Nasıl seçim bu!
Avrupa Parlamentosu seçimleri yapıldı.
Kıbrıs’ın güneyinde de seçimler yapılırken Kıbrıs’ın AP’ye vereceği 6 temsilciden 2’sini DİSİ, 2’sini AKEL, 1’ini DİKO ve 1’ini de EDEK ve Yeşiller aldı.
Bu seçimlerin ilginç yanı Kıbrıslı Türklerin de seçimlerde oy kullanacak olmasıydı.
Seçimlere birkaç gün kala Kıbrıslı Türklerden kimlerin oy kullanabileceğine ilişkin seçmen listesi açıklandı.
Kendi adıma baktım “ben de bu listede var mıyım?” diye…
İsmim yoktu.
Neden olmadığını da çok araştırmadım çünkü zaten oy vermek gibi bir düşüncem yoktu.
Ancak neden olmadığını merak edip soranlara güneydeki kayıtlara göre kaydının Kıbrıs’ın güneyinde görülmesi olduğu söylenmiş. Oysa açıklanan liste kuzeyde kaydı olanlar içinmiş.
Yani bu duruma göre benim de ismim olmadığına göre kaydımın güneyde olması gerekiyor.
Oysa ki benim kaydımın güneyde olmasına anlam veremedim. Çünkü çok net hatırlıyorum, Kıbrıs Cumhuriyeti kimlik kartı almak için de, pasaport almak için de formları doldururken adresimi Girne olarak yazdığım daha dün gibi…
Bu formlar böyle doldurulduğuna göre o zaman kayıt nasıl güneyde görülebilir?
Perşembenin gelişi çarşambadan belli gibiydi ama iyi niyetli olarak şansını deneyen arkadaşlarımız da oldu.

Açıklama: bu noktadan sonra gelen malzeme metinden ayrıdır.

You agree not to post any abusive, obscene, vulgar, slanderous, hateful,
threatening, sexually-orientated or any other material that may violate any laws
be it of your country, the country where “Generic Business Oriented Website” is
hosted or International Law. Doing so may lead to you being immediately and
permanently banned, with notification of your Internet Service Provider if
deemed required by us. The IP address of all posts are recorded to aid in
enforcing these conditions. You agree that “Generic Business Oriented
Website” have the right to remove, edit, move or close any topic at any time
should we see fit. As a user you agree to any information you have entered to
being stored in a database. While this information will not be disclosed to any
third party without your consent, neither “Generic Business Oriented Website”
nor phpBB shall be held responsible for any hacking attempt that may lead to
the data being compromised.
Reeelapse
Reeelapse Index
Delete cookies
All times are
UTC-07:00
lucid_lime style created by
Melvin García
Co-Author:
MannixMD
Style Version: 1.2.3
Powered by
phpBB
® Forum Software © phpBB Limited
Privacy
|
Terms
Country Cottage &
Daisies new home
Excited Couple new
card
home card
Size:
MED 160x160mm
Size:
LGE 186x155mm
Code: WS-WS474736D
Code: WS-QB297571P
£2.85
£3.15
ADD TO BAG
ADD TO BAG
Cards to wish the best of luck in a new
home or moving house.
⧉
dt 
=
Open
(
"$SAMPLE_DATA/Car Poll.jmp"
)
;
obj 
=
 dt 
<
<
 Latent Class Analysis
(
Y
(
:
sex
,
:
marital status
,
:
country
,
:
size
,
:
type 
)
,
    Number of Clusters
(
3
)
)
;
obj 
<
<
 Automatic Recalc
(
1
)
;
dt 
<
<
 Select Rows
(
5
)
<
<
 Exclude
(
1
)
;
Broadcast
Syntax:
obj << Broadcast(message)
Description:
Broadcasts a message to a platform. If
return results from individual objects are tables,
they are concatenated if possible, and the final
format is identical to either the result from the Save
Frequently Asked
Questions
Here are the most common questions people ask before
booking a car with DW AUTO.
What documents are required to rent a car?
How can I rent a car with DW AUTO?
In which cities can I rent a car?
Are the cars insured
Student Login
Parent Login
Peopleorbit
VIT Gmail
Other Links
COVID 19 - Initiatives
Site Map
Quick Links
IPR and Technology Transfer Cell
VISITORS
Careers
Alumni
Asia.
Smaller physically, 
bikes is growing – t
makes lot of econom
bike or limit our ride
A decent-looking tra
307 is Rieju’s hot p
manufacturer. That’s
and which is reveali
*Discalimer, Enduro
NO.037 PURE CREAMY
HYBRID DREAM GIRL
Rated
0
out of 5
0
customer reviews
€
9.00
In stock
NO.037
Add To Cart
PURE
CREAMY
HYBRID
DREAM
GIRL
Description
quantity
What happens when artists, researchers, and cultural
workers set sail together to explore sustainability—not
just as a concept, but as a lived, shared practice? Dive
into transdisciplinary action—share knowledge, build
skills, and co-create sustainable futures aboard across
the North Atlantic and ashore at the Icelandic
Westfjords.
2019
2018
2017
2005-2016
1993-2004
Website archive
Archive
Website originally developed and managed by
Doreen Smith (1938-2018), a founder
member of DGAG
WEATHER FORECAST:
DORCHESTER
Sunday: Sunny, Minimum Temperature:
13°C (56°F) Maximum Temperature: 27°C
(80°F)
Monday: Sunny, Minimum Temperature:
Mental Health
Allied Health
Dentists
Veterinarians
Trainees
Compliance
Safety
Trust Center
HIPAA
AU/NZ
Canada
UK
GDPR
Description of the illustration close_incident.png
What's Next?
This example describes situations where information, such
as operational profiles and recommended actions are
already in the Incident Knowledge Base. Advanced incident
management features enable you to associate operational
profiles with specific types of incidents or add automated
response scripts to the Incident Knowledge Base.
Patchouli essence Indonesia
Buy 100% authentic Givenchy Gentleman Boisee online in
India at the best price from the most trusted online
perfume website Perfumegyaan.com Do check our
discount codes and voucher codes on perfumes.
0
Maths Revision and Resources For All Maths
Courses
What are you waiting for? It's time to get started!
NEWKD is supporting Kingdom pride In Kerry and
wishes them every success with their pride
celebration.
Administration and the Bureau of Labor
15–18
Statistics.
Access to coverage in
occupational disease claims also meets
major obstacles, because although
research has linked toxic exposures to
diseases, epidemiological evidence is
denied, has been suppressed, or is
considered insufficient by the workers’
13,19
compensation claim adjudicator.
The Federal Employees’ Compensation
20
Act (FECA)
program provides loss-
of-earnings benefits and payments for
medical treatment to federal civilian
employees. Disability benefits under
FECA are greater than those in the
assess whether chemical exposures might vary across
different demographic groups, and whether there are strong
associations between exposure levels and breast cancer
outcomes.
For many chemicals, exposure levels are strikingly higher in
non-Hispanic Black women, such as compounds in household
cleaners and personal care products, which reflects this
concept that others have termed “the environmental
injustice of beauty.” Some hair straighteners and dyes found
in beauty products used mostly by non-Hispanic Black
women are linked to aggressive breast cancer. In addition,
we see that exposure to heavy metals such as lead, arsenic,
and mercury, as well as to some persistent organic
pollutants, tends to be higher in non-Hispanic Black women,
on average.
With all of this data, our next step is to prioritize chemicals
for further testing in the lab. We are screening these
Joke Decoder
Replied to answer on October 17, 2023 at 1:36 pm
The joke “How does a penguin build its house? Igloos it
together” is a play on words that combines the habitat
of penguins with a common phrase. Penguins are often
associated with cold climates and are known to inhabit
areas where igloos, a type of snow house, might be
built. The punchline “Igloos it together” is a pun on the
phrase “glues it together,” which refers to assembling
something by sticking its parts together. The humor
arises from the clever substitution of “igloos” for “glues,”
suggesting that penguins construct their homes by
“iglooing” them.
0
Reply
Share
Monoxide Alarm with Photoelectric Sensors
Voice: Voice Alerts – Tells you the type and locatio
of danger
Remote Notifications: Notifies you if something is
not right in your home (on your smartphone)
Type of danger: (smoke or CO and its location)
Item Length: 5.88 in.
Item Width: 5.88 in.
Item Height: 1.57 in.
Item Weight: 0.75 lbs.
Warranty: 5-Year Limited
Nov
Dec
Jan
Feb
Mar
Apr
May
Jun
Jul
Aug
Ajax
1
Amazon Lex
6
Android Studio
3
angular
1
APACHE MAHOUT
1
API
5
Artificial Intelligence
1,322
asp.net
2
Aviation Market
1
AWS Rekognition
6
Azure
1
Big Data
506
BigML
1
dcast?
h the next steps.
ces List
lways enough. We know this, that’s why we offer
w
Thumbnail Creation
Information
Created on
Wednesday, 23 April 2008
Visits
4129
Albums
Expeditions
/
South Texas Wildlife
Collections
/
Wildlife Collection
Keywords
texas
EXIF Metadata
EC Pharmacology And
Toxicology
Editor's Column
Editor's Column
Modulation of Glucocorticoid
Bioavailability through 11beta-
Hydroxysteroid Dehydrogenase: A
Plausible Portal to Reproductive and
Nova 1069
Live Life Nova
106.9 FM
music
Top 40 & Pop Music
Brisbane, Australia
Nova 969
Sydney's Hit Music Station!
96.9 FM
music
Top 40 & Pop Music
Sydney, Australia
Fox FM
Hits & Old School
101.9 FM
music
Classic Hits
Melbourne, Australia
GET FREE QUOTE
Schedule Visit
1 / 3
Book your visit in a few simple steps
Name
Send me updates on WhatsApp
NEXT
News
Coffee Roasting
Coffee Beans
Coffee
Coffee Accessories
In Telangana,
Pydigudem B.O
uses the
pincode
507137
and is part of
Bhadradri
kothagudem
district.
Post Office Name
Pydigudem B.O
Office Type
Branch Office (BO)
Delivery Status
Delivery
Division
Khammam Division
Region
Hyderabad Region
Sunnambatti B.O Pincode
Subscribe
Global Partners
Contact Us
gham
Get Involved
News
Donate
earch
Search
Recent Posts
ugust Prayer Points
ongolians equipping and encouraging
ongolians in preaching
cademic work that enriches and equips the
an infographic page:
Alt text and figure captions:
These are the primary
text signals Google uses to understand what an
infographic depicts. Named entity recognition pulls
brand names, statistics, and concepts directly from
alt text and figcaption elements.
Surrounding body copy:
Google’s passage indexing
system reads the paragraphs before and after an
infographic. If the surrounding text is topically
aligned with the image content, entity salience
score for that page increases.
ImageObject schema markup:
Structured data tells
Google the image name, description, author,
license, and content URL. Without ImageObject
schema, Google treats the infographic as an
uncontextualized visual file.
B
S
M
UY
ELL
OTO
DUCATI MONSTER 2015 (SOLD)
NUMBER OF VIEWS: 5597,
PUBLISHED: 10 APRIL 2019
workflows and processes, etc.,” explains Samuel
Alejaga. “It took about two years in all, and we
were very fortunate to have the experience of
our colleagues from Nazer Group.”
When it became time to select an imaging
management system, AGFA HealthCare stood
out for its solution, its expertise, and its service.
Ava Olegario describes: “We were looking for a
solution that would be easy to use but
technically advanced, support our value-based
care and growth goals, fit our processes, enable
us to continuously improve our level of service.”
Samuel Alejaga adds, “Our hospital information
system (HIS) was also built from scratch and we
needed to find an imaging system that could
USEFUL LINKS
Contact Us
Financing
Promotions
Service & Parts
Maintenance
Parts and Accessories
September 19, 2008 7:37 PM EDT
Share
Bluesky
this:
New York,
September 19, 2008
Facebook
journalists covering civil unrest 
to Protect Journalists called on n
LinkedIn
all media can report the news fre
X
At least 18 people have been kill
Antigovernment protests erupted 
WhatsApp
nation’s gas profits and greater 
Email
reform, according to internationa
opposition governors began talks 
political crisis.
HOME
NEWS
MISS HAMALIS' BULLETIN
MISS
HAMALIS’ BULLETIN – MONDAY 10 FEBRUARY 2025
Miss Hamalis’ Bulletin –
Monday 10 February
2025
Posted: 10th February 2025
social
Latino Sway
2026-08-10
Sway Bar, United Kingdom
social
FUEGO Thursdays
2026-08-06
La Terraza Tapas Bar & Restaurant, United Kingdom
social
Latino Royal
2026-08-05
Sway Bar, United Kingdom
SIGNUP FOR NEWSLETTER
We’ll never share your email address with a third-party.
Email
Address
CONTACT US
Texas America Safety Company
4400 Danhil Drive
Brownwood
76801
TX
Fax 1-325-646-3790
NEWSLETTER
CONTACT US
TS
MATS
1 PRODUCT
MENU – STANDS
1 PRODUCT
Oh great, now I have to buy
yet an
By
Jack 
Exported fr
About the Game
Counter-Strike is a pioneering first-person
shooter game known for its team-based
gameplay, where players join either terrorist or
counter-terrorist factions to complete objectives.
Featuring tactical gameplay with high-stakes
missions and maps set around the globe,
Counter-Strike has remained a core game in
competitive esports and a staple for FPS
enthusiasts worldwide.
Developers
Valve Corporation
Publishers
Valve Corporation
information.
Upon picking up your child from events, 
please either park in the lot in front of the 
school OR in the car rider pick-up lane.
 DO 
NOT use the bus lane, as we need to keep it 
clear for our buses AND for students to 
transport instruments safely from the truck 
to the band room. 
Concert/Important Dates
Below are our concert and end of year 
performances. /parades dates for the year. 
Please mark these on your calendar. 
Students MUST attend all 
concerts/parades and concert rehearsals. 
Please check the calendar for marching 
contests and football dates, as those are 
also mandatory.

Güneye geçip oy vermek istediler. Kayıtlarının olmadığı söylendi. Gerekçe ise “adresiniz yok, oy veremezsiniz” oldu.
O zaman ne güneyde ne kuzeyde kaydı olmadığına göre Kıbrıs Cumhuriyeti’ne göre bu kişi yaşamıyor mu? Öyleyse elindeki KC kimliği kimin ispatı!
Kötü niyetli düşünmek istemiyorum ama ihmalin dışında sanki bilinçli bir uygulama varmış gibiydi seçimlerde…
Ancak kötü niyet yok da sadece ihmal veya hata ise o zaman da bir AB ülkesine yakışmayacak bir seçim yaşandı diyebiliriz.
***
Oy vermek niyetim olmadığı düşünceme gelince şundan dolayı;
Bana göre gidip AP seçimlerinde oy kullanmak şimdiki statükonun kabul edilişi anlamına geliyordu. Yani bölünmüşlüğün onaylanması…
Kıbrıslı Türkler de gidip Avrupa Parlamentosu seçimlerinde oy kullanabildiğine göre, (yaşanan seçime göre olmaz ya) oyları yeterli olursa da AP’ye temsilcilerini de gönderiyorlarsa o zaman her şey yolunda demektir!
Çözüm çabalarına ne gerek var ki!
Sistem çalışıyor nasılsa!
***
Gerçekten de Kıbrıslı Türklerin temsilcilerini Avrupa Parlamentosu’na göndermeleri istense Kıbrıs’ın kuzeyinde referandumda olduğu gibi ayrı bir seçim yapılırdı. Pazar gün yapıldığı gibi bir seçim sisteminde AP’de Kıbrıslı Türklerin hakkı olan 2 temsilcinin seçilebilmesi gibi bir beklenti çok safça olurdu.